Why templates matter

Section 3.11 turns design-based principles into operational templates. The goal is to standardize what must be written down before analysis: assignment, estimands, diagnostics, inference, and reporting. A good template reduces researcher degrees of freedom and makes credibility checks routine.

Design protocol template

A design protocol is a structured, time-stamped document created before outcome analysis. It should include:

  • The research question and intervention, in plain language.
  • Assignment mechanism (randomized vs observational) and unit of assignment.
  • Data structure ($N$, $T$, panel type, cohorts).
  • Treatment window and measurement windows.
  • Target estimand (ATT, $\tau(g,t)$, $\theta_k$, or $\mu(d)$) aligned to the question.
  • Primary and secondary outcomes with measurement units and transformations.
  • Estimator choice with chapter references.
  • Identification assumptions (parallel trends, low-rank structure, conditional independence, etc.).
  • Inference plan (clustering, bootstrap, randomization inference, multiplicity).
  • Diagnostics and sensitivity analyses.
  • Threats to validity and design mitigations.

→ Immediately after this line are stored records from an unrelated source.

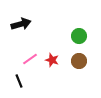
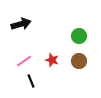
pink line: moved 6 px left, 2 px down
black line: moved 12 px right
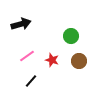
green circle: moved 8 px left
pink line: moved 3 px right, 5 px up
black line: rotated 64 degrees clockwise
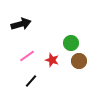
green circle: moved 7 px down
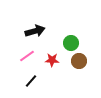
black arrow: moved 14 px right, 7 px down
red star: rotated 16 degrees counterclockwise
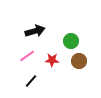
green circle: moved 2 px up
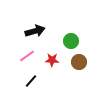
brown circle: moved 1 px down
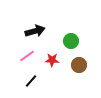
brown circle: moved 3 px down
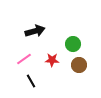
green circle: moved 2 px right, 3 px down
pink line: moved 3 px left, 3 px down
black line: rotated 72 degrees counterclockwise
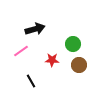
black arrow: moved 2 px up
pink line: moved 3 px left, 8 px up
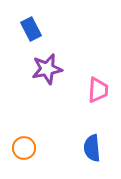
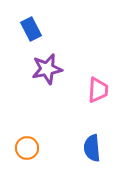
orange circle: moved 3 px right
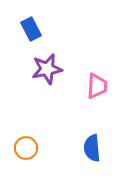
pink trapezoid: moved 1 px left, 4 px up
orange circle: moved 1 px left
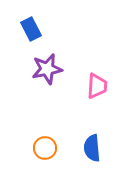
orange circle: moved 19 px right
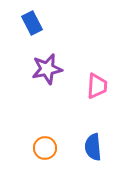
blue rectangle: moved 1 px right, 6 px up
blue semicircle: moved 1 px right, 1 px up
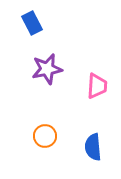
orange circle: moved 12 px up
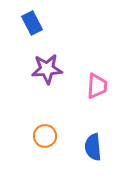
purple star: rotated 8 degrees clockwise
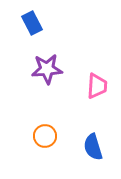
blue semicircle: rotated 12 degrees counterclockwise
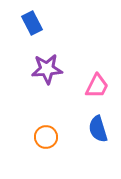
pink trapezoid: rotated 24 degrees clockwise
orange circle: moved 1 px right, 1 px down
blue semicircle: moved 5 px right, 18 px up
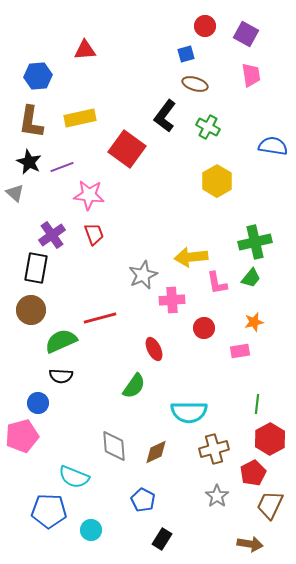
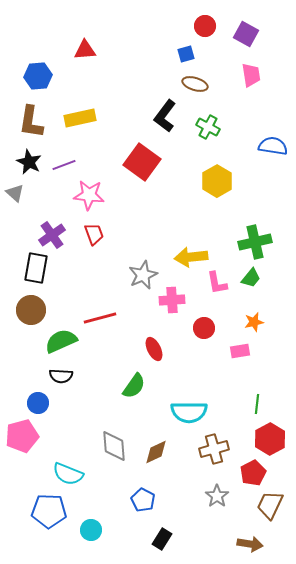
red square at (127, 149): moved 15 px right, 13 px down
purple line at (62, 167): moved 2 px right, 2 px up
cyan semicircle at (74, 477): moved 6 px left, 3 px up
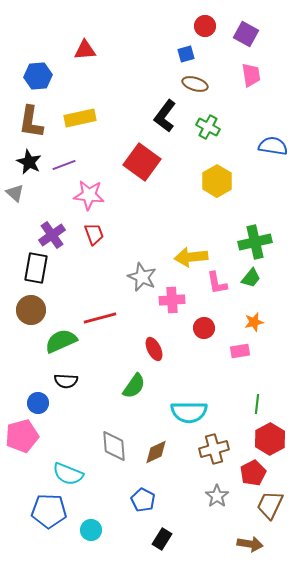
gray star at (143, 275): moved 1 px left, 2 px down; rotated 24 degrees counterclockwise
black semicircle at (61, 376): moved 5 px right, 5 px down
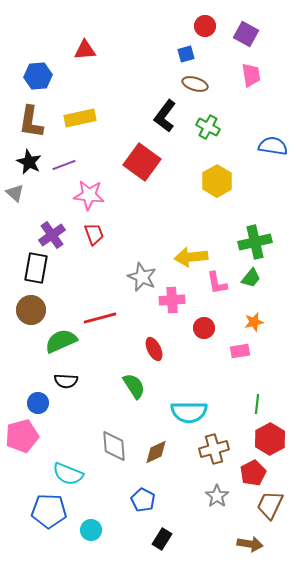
green semicircle at (134, 386): rotated 68 degrees counterclockwise
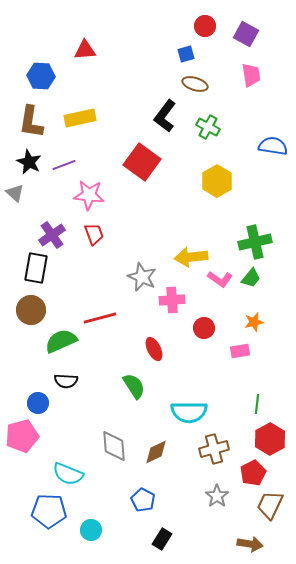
blue hexagon at (38, 76): moved 3 px right; rotated 8 degrees clockwise
pink L-shape at (217, 283): moved 3 px right, 4 px up; rotated 45 degrees counterclockwise
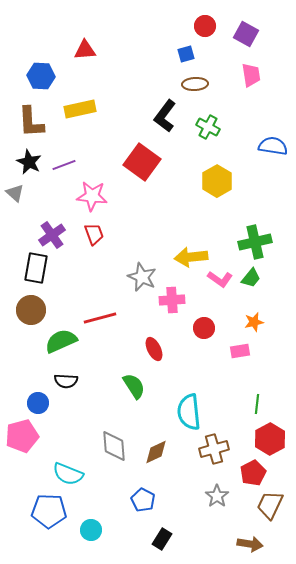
brown ellipse at (195, 84): rotated 20 degrees counterclockwise
yellow rectangle at (80, 118): moved 9 px up
brown L-shape at (31, 122): rotated 12 degrees counterclockwise
pink star at (89, 195): moved 3 px right, 1 px down
cyan semicircle at (189, 412): rotated 84 degrees clockwise
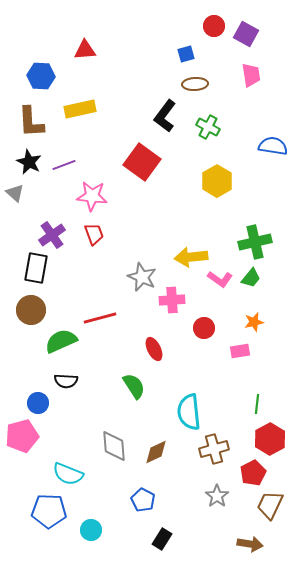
red circle at (205, 26): moved 9 px right
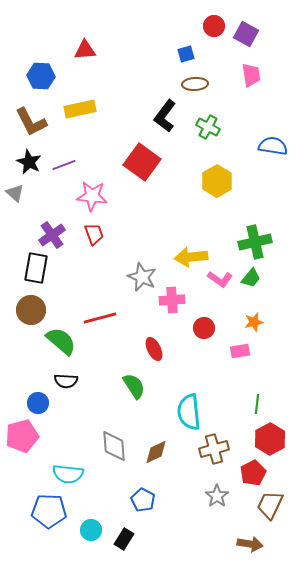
brown L-shape at (31, 122): rotated 24 degrees counterclockwise
green semicircle at (61, 341): rotated 64 degrees clockwise
cyan semicircle at (68, 474): rotated 16 degrees counterclockwise
black rectangle at (162, 539): moved 38 px left
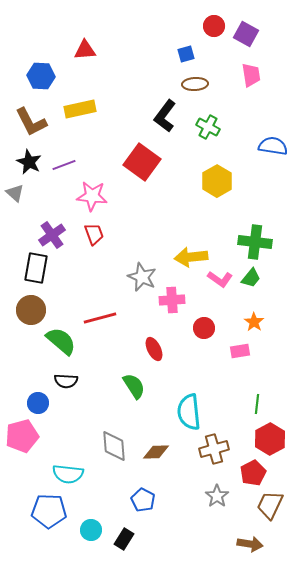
green cross at (255, 242): rotated 20 degrees clockwise
orange star at (254, 322): rotated 24 degrees counterclockwise
brown diamond at (156, 452): rotated 24 degrees clockwise
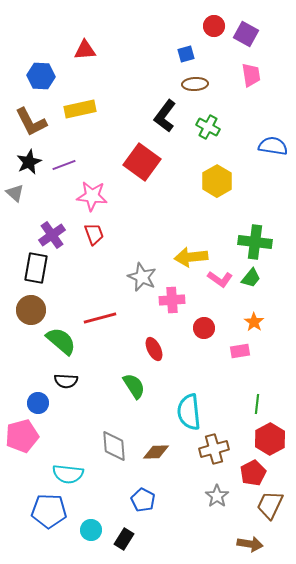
black star at (29, 162): rotated 20 degrees clockwise
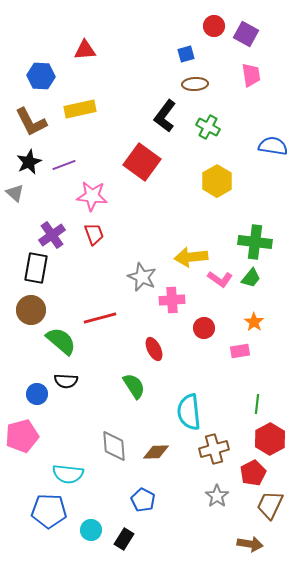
blue circle at (38, 403): moved 1 px left, 9 px up
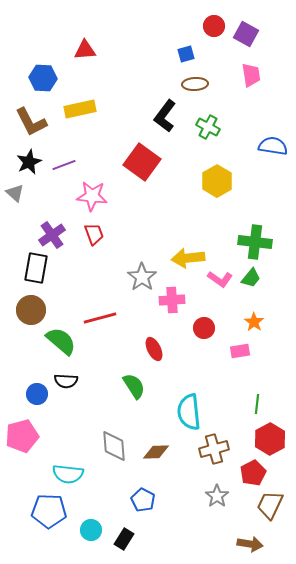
blue hexagon at (41, 76): moved 2 px right, 2 px down
yellow arrow at (191, 257): moved 3 px left, 1 px down
gray star at (142, 277): rotated 12 degrees clockwise
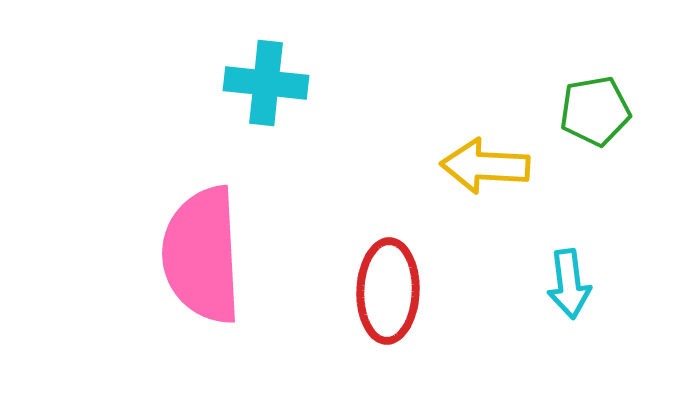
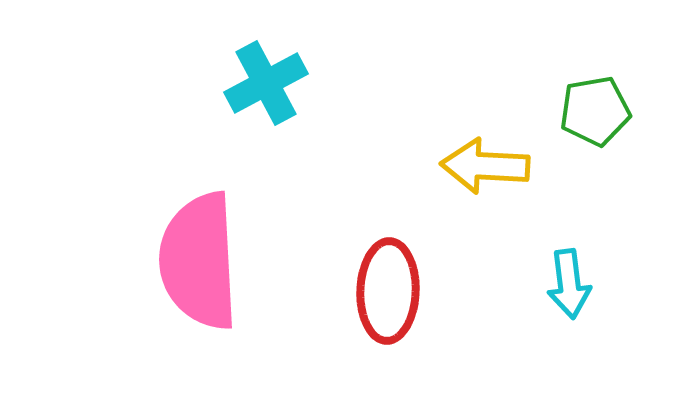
cyan cross: rotated 34 degrees counterclockwise
pink semicircle: moved 3 px left, 6 px down
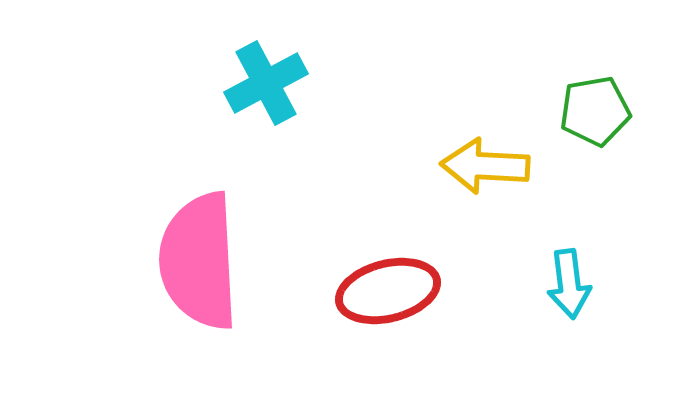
red ellipse: rotated 74 degrees clockwise
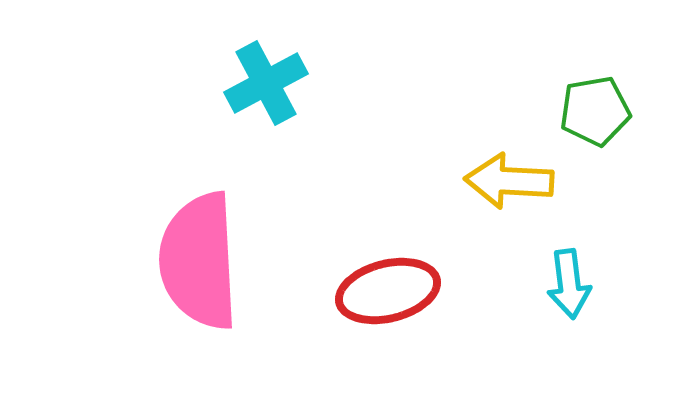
yellow arrow: moved 24 px right, 15 px down
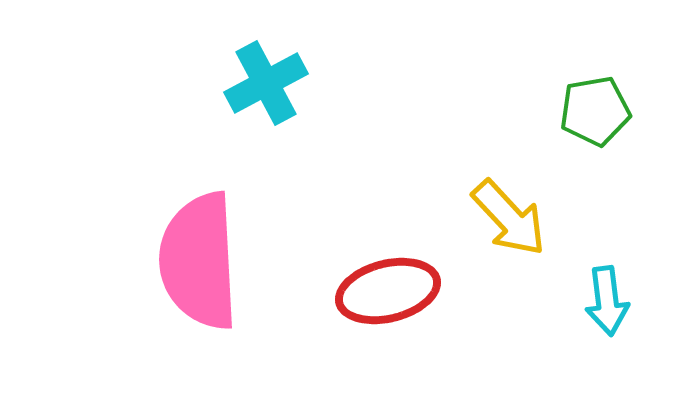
yellow arrow: moved 37 px down; rotated 136 degrees counterclockwise
cyan arrow: moved 38 px right, 17 px down
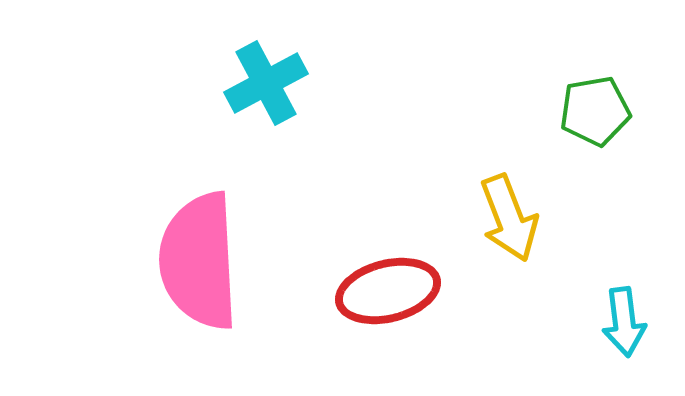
yellow arrow: rotated 22 degrees clockwise
cyan arrow: moved 17 px right, 21 px down
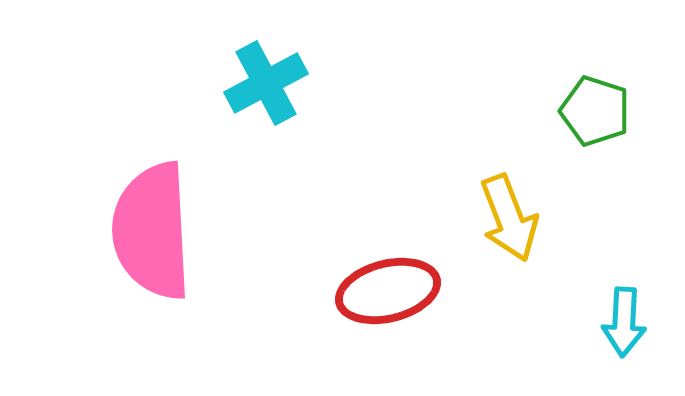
green pentagon: rotated 28 degrees clockwise
pink semicircle: moved 47 px left, 30 px up
cyan arrow: rotated 10 degrees clockwise
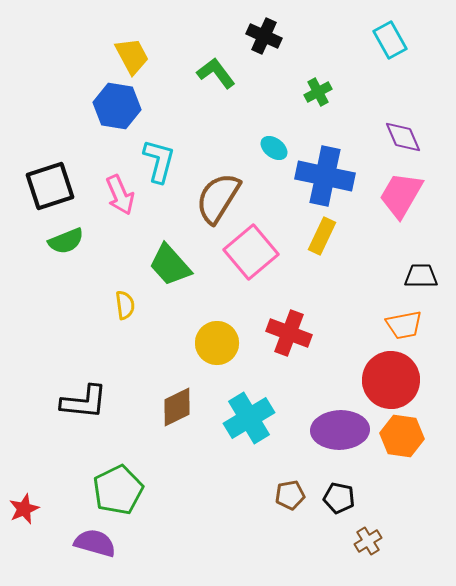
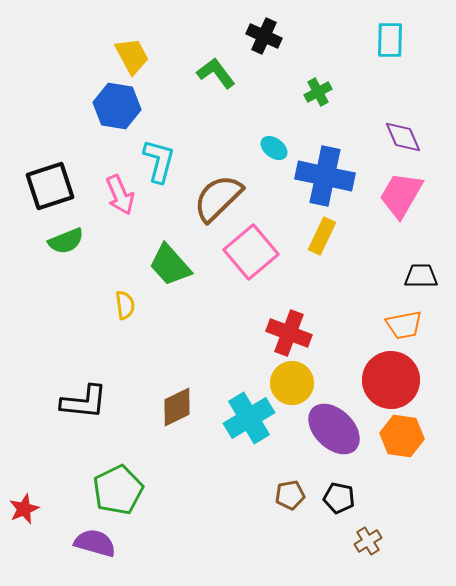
cyan rectangle: rotated 30 degrees clockwise
brown semicircle: rotated 14 degrees clockwise
yellow circle: moved 75 px right, 40 px down
purple ellipse: moved 6 px left, 1 px up; rotated 46 degrees clockwise
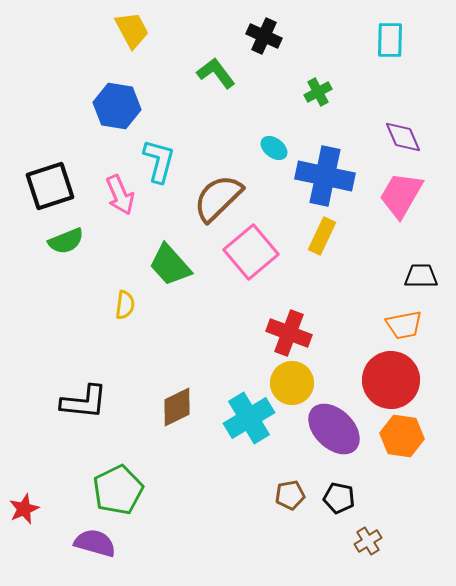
yellow trapezoid: moved 26 px up
yellow semicircle: rotated 16 degrees clockwise
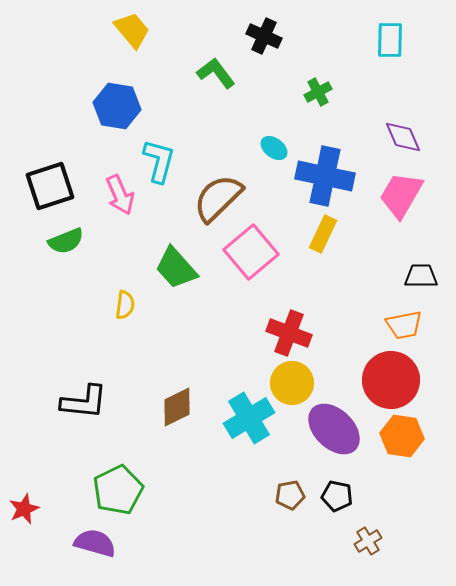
yellow trapezoid: rotated 12 degrees counterclockwise
yellow rectangle: moved 1 px right, 2 px up
green trapezoid: moved 6 px right, 3 px down
black pentagon: moved 2 px left, 2 px up
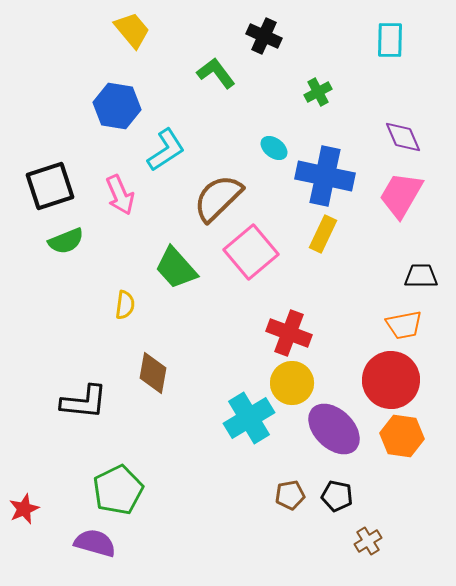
cyan L-shape: moved 7 px right, 11 px up; rotated 42 degrees clockwise
brown diamond: moved 24 px left, 34 px up; rotated 54 degrees counterclockwise
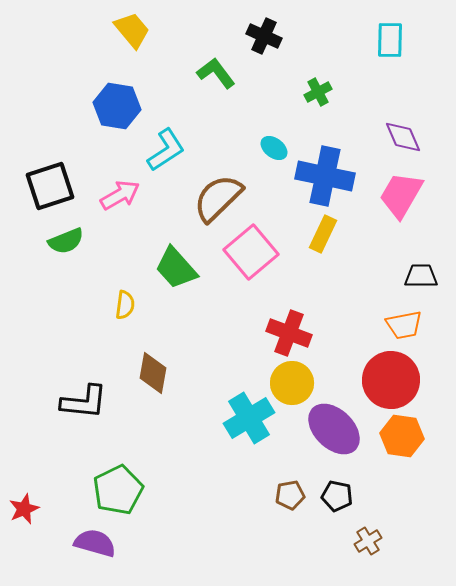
pink arrow: rotated 96 degrees counterclockwise
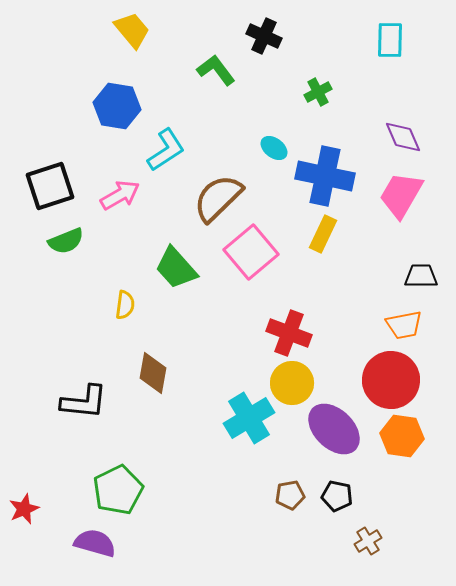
green L-shape: moved 3 px up
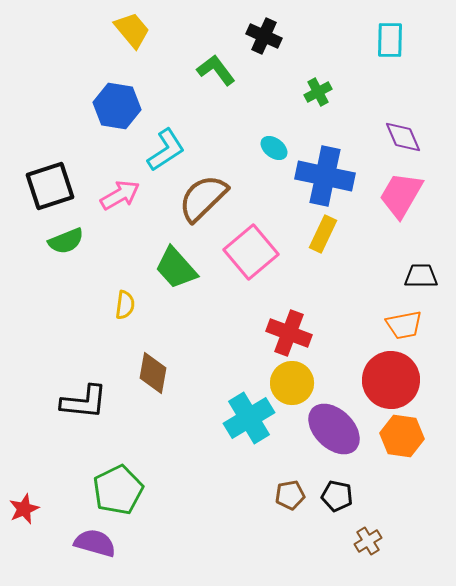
brown semicircle: moved 15 px left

The protocol should be archived with immutable timestamps and updated only through addenda, never by overwriting the original.

Diagnostic checklist

The diagnostic checklist mirrors the Chapter 17 workflow and ties each diagnostic to an identification requirement:

  • Assignment transparency and balance checks support parallel trends.
  • Pre-trend diagnostics assess no-anticipation and parallel trends.
  • Overlap checks support conditional independence.
  • Spillover checks test SUTVA and exposure assumptions.
  • Seasonality and event checks guard against confounding shocks.
  • Measurement stability ensures consistent interpretation of $Y_{it}(d)$.
  • Power and inference checks align evidential standards with the planned estimand.

When diagnostics fail, the default response is to revise the design or narrow the estimand, not to proceed and hope for the best.

Visual documentation templates

Section 3.11 highlights three visual templates to document assignment:

  • Assignment matrices for phased rollouts and staggered adoption.
  • Geo-experiment maps with buffers and stratification.
  • Switchback schedules with washout periods and day-of-week balance.

These visuals are not decoration. They make the assignment mechanism auditable.

Assignment-to-estimator crosswalk

Table 3.1 provides a practical map from assignment to estimands and recommended estimators. Examples:

  • Randomized block $\rightarrow$ ATT, event-time $\theta_k$ with DiD and event-study diagnostics.
  • Staggered adoption with heterogeneity $\rightarrow$ $\tau(g,t)$ and $\theta_k$ via Callaway-Sant’Anna or Sun-Abraham.
  • Single treated unit $\rightarrow$ synthetic control or SDID with placebo inference.
  • Common shocks $\rightarrow$ factor models or matrix completion when parallel trends fails.
  • Continuous intensity $\rightarrow$ dose-response $\mu(d)$ with DML and distributed lags.
  • Spillovers $\rightarrow$ exposure mapping, spatial/network models, and bounds.

Pre-analysis plan template

The pre-analysis plan is a full, analysis-ready template that captures:

  • Study metadata and finalization date.
  • A one-sentence research question.
  • Assignment mechanism and panel structure.
  • Estimand definition with notation.
  • Primary and secondary outcomes.
  • Estimator choice and identification assumptions.
  • Inference plan and multiplicity adjustment.
  • Ex ante diagnostics and sensitivity analyses.
  • Threats to validity and mitigation actions.
  • Reporting plan with a commitment to publish all pre-specified analyses.

Takeaway

Section 3.11 is about operational discipline. Templates and checklists make design decisions explicit, diagnostics routine, and reporting credible. The payoff is not just transparency but better design choices before it is too late to change them.

References

  • Shaw, C. (2025). Causal Inference in Marketing: Panel Data and Machine Learning Methods (Community Review Edition), Section 3.11.
  • Callaway, B., and Sant’Anna, P. H. C. (2021). Difference-in-differences with multiple time periods.
  • Sun, L., and Abraham, S. (2021). Estimating dynamic treatment effects in event studies with heterogeneous effects.
  • Abadie, A., Diamond, A., and Hainmueller, J. (2010). Synthetic control methods for comparative case studies.
  • Arkhangelsky, D., et al. (2021). Synthetic difference-in-differences.
  • Bai, J. (2009). Panel data models with interactive fixed effects.
  • Chernozhukov, V., et al. (2017). Double/debiased machine learning.